Writing in USA Today, Paul Rosenzweig argues that the House’s second charge is the weightier of the two drafted articles against Trump. Rosenzweig previously worked with occasional impeachment fan Kenneth Starr and is a co-founder of the conservative and libertarian group of legal scholars and lawyers known as Checks & Balances. The group was founded to defend the rule of law in the Trump era.

The op-ed makes the case by invoking constitutional history:

Our Founders’ goal was to create a limited government, but one that was energetic enough to actually be effective.  As constitutional scholar Herbert Storing once put it, the intent was for “a design of government with the powers to act and a structure to make it act wisely and responsibly.”  To advance that goal, the Framers set up a system of checks and balances, where the branches of government had oversight of each other and prevented abuse by protecting their own prerogatives. Thus, they hoped, the separation of powers would frustrate the lust for power.

“And so, the most important choice the House made is to charge the president with obstruction of Congress in its second proposed article of impeachment,” the op-ed continues. “Trump’s decision to completely stonewall the House — to withhold documentation from Congress during its impeachment investigation and to order witnesses not to testify — is nothing less than an assault on the checks and balances at the core of the American system.”

Rosenzweig’s argument is a largely novel take—at least amongst the legal pundit class. House Democrats agreed on just two articles of impeachment as part of their narrowly focused efforts to hold Trump accountable—based on the proposition that voters care deeply about the diplomatic minutiae of arms sales and military aid intended to shore up Western hegemony in the Donbass at Russia’s expense.

After reaching a high-point just after proceedings began, public support for Trump’s impeachment and removal has consistently waned, according to opinion polling. As those numbers plummeted, critics lambasted House Speaker Nancy Pelosi’s narrow focus on the Ukraine issue.

The argument being made by Rosenzweig, however, cuts through all that geopolitical noise.
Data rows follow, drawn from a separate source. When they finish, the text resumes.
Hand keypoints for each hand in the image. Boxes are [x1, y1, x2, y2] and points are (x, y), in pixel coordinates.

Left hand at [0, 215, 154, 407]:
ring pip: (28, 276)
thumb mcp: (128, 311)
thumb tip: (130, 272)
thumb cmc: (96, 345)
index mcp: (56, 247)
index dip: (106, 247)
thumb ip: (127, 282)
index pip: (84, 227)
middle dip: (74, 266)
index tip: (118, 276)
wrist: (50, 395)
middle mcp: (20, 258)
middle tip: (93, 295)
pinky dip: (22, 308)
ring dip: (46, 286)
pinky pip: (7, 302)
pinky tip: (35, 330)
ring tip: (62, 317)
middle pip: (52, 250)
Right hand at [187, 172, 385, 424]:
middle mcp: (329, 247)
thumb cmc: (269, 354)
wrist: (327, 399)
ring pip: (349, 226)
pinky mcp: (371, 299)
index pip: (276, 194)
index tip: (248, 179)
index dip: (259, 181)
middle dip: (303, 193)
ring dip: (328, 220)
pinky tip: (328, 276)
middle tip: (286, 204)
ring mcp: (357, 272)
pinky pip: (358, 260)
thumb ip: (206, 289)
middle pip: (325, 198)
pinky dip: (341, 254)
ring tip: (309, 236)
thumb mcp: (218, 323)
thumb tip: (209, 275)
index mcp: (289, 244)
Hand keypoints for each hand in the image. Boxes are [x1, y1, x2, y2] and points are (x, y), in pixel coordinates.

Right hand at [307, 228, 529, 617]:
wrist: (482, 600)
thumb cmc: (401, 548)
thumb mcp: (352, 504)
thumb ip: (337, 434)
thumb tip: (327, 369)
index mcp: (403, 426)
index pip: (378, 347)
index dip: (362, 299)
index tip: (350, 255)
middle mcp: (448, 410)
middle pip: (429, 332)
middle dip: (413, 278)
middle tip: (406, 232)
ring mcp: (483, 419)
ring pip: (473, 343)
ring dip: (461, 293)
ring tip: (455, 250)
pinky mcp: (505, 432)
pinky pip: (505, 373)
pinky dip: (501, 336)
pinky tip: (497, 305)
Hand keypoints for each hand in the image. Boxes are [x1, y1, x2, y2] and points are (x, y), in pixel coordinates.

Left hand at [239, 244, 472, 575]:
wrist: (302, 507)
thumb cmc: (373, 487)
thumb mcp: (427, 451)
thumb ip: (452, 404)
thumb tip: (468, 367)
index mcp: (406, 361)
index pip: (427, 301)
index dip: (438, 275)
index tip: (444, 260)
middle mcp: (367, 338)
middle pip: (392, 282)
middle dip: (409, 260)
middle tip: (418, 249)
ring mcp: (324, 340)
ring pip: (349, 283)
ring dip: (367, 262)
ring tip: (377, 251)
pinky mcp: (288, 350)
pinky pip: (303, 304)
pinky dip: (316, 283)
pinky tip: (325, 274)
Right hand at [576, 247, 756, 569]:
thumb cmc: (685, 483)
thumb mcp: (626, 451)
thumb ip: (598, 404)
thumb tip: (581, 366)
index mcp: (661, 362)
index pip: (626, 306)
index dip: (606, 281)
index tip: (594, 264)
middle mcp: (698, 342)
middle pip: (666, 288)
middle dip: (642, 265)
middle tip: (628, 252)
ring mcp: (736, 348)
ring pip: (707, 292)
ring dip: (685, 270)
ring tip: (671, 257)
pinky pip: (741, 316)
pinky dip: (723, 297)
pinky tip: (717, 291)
Instead of a see-sawing map of Russia and the Ukraine, the outline advanced here is based on America’s own Constitution.

Rather than focusing on Trump’s withholding of aid to the Ukraine and openly expressed hopes for investigations of Joe Biden and Hunter Biden, Rosenzweig hones in on the White House’s serial attempts to keep congressional investigators all-but in the dark.

And that, so the argument goes, cuts to the quick of what’s truly at stake as the House moves toward the impending vote on impeachment—even as some Democrats have begun to waver in support of the historical charge against the 45th president.

The obstruction issue is distilled later on:

Trump’s gravest offenses have been to reject limits on his authority and deny the ability of Congress to oversee his actions. When he says of the Constitution, “Then I have an Article 2, where I have the right to do whatever I want as president,” Trump is striking at the very heart of American democracy.  In recommending an article of impeachment for obstructing Congress, the House is making the critical, essential choice to reaffirm its role as a co-equal branch of government charged with the solemn duty of restraining executive overreach.

Obstruction of Congress is historically a rarely enforced offense that even the body itself is generally loath to pretend to care much about. But when the president does it, Rosenzweig argues, it’s a full-frontal assault on the moving glue that keeps the American system of government functioning in line with the way said system was long ago conceived.

“To put the fundamental problem succinctly, we are no longer sure that adequate powers exist to ensure that a president adheres to the rule of law, and to punish any abuses of power that come to light,” Rosenzweig writes. “And if our powers are no longer adequate, what can be done?”

Per the author, there’s only one answer here and that answer is specifically provided for in the U.S. Constitution.